Persoalan Kewenangan Penyelenggaraan Prodi S-1 di Akpol
    Selalu saja upaya untuk melakukan rekonstruksi program pendidikan di Akpol dari semula progam Diploma III menjadi Strata 1, terhambat hanya karena penamaan lembaga Akpol. Secara singkatan memang Akpol merupakan kependekan dari Akademi Kepolisian. Sebagian besar kelompok akademisi pasti akan menganggap bahwa lembaga pendidikan tinggi berbentuk Akademi hanya bisa menyelenggarakan program pendidikan maksimal setara Diploma III, tidak bisa menyelenggrakanan pendidikan setara strata 1.
    Pendidikan tersebut diperkuat dengan UU No. 20 Tahun 2003 tentang Sistem pendidikan Nasional dan Keputusan Menteri Pendidikan Nasional Republik Indonesia Nomor 178/U/2001 Tentang Gelar dan Lulusan perguruan Tinggi. Secara eksplisit kedua dasar hukum tersebut memang secra jelas mengatur bahwa lembaga pendidikan tinggi yang berbentuk Akademi hanya bisa menyelenggarakan program studi maksimal setara Diploma III dan memberikan gelar profesional bukan gelar akademik.

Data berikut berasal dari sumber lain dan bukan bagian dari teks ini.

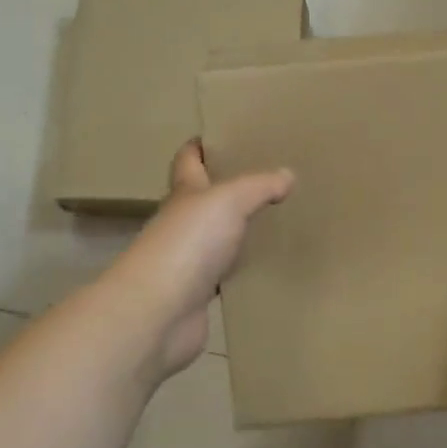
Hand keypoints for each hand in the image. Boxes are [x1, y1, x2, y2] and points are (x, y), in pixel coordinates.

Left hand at [103, 141, 293, 381]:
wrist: (159, 313)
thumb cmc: (189, 242)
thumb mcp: (229, 201)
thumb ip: (259, 186)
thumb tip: (287, 174)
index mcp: (185, 193)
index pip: (188, 160)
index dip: (201, 146)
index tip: (223, 134)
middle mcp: (183, 223)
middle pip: (204, 199)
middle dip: (228, 186)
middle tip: (266, 176)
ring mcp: (189, 260)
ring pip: (217, 236)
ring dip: (238, 229)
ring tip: (274, 217)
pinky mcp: (199, 294)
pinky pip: (226, 274)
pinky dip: (242, 268)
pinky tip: (266, 264)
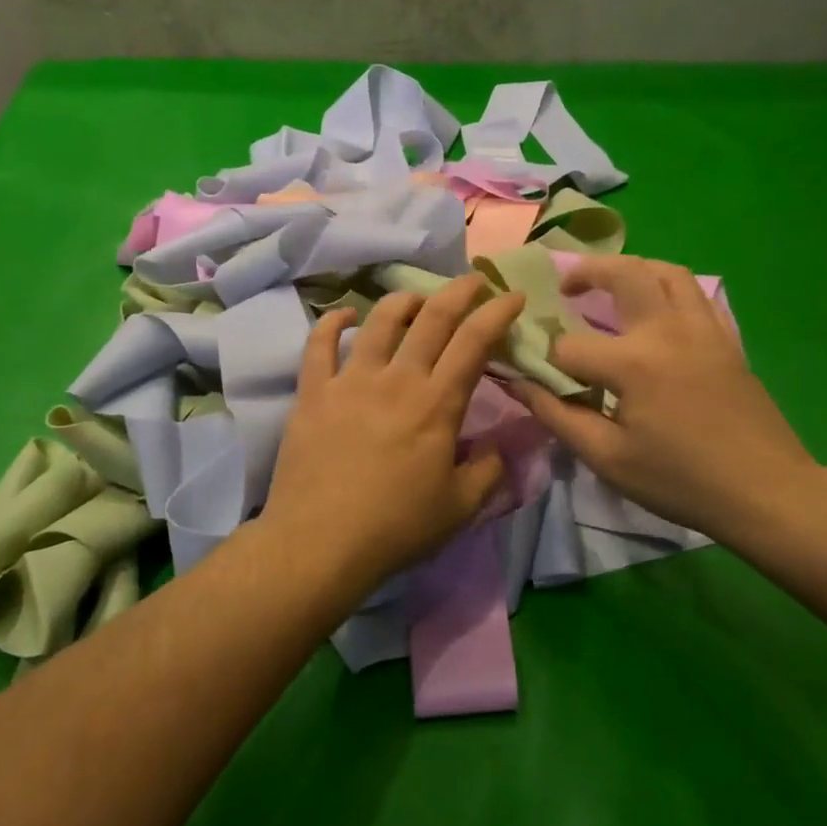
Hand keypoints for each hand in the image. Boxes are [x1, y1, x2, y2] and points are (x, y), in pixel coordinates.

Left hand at [262, 274, 525, 602]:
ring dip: (404, 300)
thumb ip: (488, 471)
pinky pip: (319, 344)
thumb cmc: (396, 528)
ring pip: (380, 320)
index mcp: (437, 404)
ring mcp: (350, 381)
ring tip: (417, 298)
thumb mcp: (460, 508)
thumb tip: (499, 446)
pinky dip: (333, 322)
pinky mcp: (313, 393)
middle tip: (474, 281)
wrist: (320, 544)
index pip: (474, 341)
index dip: (498, 312)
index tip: (513, 295)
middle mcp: (396, 379)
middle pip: (432, 317)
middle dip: (459, 291)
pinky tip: (345, 315)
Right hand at [515, 256, 817, 545]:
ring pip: (668, 271)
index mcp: (633, 362)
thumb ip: (557, 415)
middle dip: (587, 272)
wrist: (765, 491)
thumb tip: (516, 384)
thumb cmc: (680, 480)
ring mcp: (704, 329)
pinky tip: (659, 311)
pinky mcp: (727, 339)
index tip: (532, 374)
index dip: (543, 360)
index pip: (569, 347)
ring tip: (611, 285)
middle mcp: (668, 329)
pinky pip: (697, 294)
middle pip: (624, 273)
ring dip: (633, 269)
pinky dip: (670, 289)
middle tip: (566, 288)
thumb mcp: (608, 458)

    Tuntutan perubahan mendorong lahirnya PP No. 58 Tahun 2010 tentang perubahan atas PP No. 27 Tahun 1983 tentang pelaksanaan KUHAP, pasal 2a ayat (1a), mensyaratkan bahwa penyidik Polri berpangkat paling rendah inspektur polisi dua dan berpendidikan paling rendah lulusan sarjana strata satu atau setara, Peraturan ini secra teknis menuntut tindak lanjut dengan adanya penyelenggaraan program pendidikan S1 untuk Perwira Pertama di Akademi Kepolisian. Namun permasalahan yang mengemuka adalah berdasarkan peraturan perundangan yang berlaku dan peraturan pelaksanaan di bawahnya, pendidikan tinggi setingkat Akademi tidak memiliki kewenangan menyelenggarakan pendidikan strata 1, sebagaimana diamanatkan UU Sisdiknas, memang Polri dalam hal ini Akpol harus mengikuti “aturan main” tentang pendirian dan penyelenggaraan Perguruan Tinggi. Hanya perguruan tinggi yang berbentuk universtas, sekolah tinggi dan institut saja yang bisa menyelenggarakan program studi setara sarjana dan bisa memberikan gelar akademik berupa kesarjanaan.

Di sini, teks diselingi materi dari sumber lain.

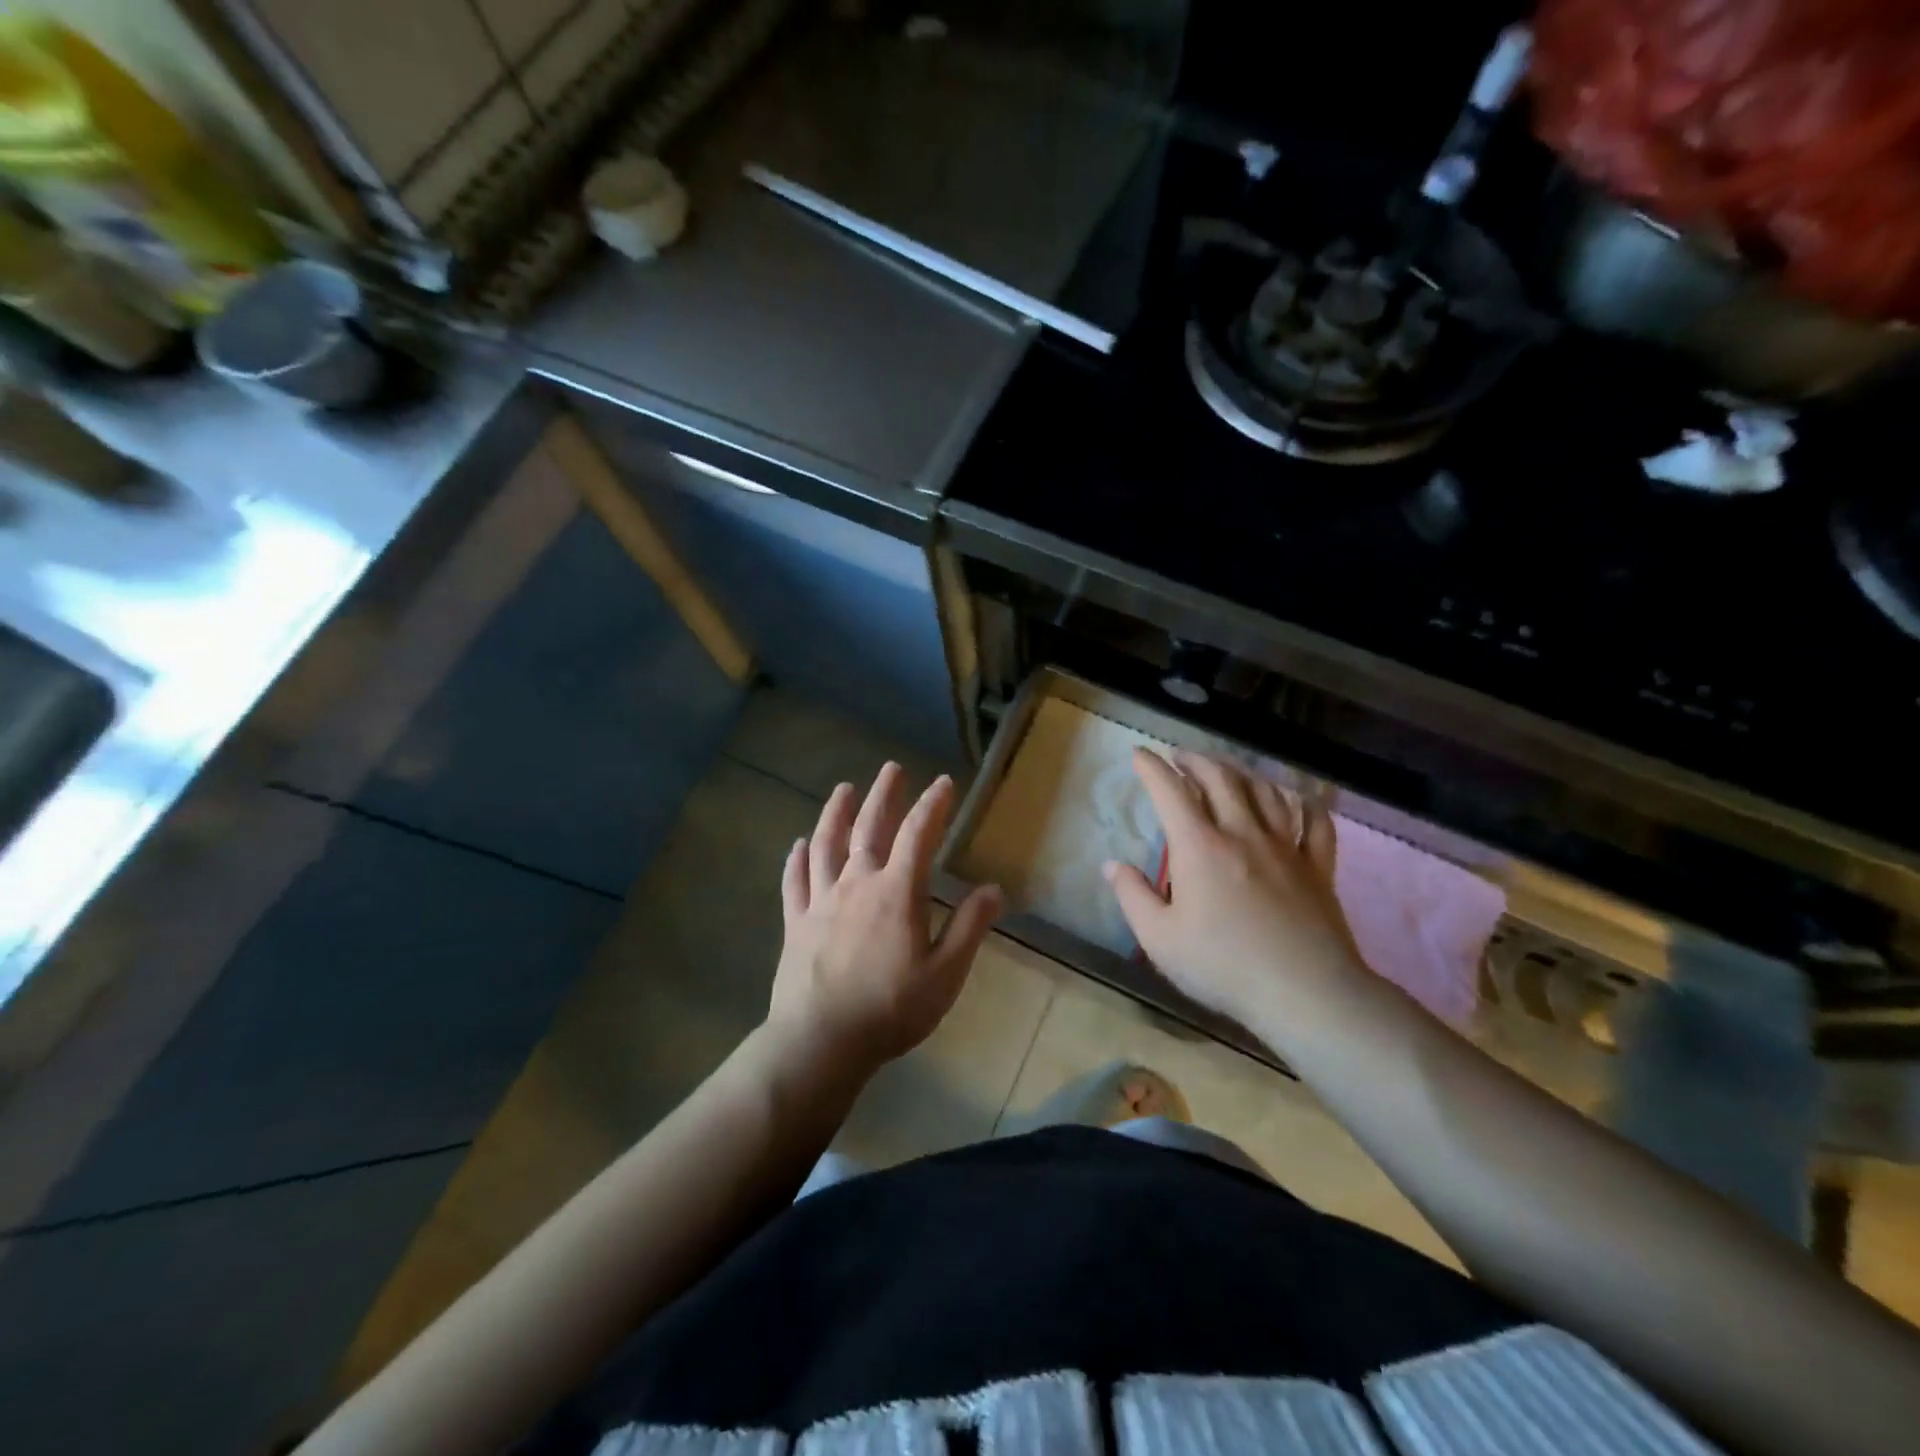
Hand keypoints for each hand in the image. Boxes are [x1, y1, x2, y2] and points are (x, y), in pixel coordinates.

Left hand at [769, 763, 1002, 1072]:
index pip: (918, 835)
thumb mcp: (945, 974)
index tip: (944, 783)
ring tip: (844, 789)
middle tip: (892, 768)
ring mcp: (821, 901)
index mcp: (897, 892)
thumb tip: (993, 889)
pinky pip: (794, 881)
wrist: (821, 1041)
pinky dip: (796, 858)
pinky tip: (798, 844)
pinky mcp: (795, 922)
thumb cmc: (891, 1009)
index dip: (933, 805)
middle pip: (869, 827)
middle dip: (884, 795)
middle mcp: (857, 884)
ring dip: (836, 813)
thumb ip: (970, 928)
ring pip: (826, 844)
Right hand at [1104, 748, 1364, 1033]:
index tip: (1139, 754)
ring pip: (1265, 791)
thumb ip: (1132, 896)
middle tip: (1179, 757)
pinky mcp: (1318, 867)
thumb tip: (1111, 865)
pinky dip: (1302, 803)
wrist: (1305, 993)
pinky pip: (1315, 821)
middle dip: (1195, 760)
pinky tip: (1295, 799)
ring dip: (1241, 772)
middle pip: (1220, 778)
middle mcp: (1243, 834)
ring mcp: (1285, 847)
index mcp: (1200, 847)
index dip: (1152, 767)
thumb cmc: (1223, 967)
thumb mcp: (1159, 939)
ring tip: (1227, 770)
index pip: (1171, 792)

    Sementara itu, selama ini penyelenggaraan program pendidikan pembentukan perwira pertama menjadi doain Akademi Kepolisian. Kewnangan penyelenggaraan prodi S-1 di lingkungan pendidikan Polri hanya dimungkinkan berdasarkan Undang-Undang diselenggrakan oleh STIK – PTIK. Sehingga diputuskan tempat penyelenggaraan program studi S-1 dilaksanakan di Akademi kepolisian dan sebagai penyelenggara serta penanggung jawab program studi S-1 ada dalam kewenangan STIK – PTIK, sehingga merupakan prodi S-1 STIK – PTIK di luar domisili di Kampu Akpol Semarang.
    Perencanaan penyelenggraan program studi S-1 STIK – PTIK di luar domisili di Kampus Akpol Semarang ini telah melalui proses yang panjang, kurang lebih selama 2 tahun dan melibatkan seluruh stakeholder internal Polri dalam memformulasikan konsep dan realisasi penyelenggaraannya, yang dimulai dari brainstorming ide dan gagasan, perumusan, rapat koordinasi, wandiklat dan penyelarasan kurikulum antara Akpol dan STIK.